The most expensive bugs are often design flaws, especially in the complex concurrent and distributed systems we build today.
This presentation introduces TLA+, a formal specification language created by Leslie Lamport, designed to find these flaws before a single line of code is written. Learn how major services at Amazon S3, Azure Cosmos DB, and Apache Kafka have used formal methods to validate their protocols, prevent outages, and save months of debugging.
The talk delves into the fundamentals of temporal logic, explaining how TLA+ models systems as state machines with actions defining state transitions. Through simple examples like traffic lights and a mutex, you will understand key concepts such as primed variables, stuttering steps, and the crucial difference between safety ("something bad never happens") and liveness ("something good eventually happens") properties. We'll explore how the TLC model checker automatically explores all possible system states to verify these properties and find bugs that traditional testing often misses.

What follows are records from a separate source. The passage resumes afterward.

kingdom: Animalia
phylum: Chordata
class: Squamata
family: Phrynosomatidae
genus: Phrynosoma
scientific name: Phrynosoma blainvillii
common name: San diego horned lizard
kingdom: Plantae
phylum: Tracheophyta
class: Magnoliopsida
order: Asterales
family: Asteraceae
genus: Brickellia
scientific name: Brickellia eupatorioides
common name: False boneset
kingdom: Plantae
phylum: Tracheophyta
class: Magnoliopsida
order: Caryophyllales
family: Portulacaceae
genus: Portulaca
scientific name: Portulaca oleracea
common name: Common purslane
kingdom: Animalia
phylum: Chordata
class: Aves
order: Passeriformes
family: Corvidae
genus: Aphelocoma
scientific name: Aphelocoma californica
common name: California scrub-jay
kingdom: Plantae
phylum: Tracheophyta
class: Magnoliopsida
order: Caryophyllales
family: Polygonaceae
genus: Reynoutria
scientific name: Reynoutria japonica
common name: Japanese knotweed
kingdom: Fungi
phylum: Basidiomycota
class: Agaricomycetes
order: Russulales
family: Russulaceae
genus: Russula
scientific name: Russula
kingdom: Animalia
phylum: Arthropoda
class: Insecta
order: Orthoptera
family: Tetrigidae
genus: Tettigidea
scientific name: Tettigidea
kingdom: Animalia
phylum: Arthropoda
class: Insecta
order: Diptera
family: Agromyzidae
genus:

Beyond the theory, this session provides practical guidance on when to use TLA+ (critical systems, early design phase) and how to integrate it into your development workflow, from specification writing to running checks in a CI pipeline. This third edition of the talk includes new content on the latest "Clarke" release of TLA+ tools, notes on the current capabilities of GenAI for writing specifications, and hard-won lessons from the speaker's personal experience.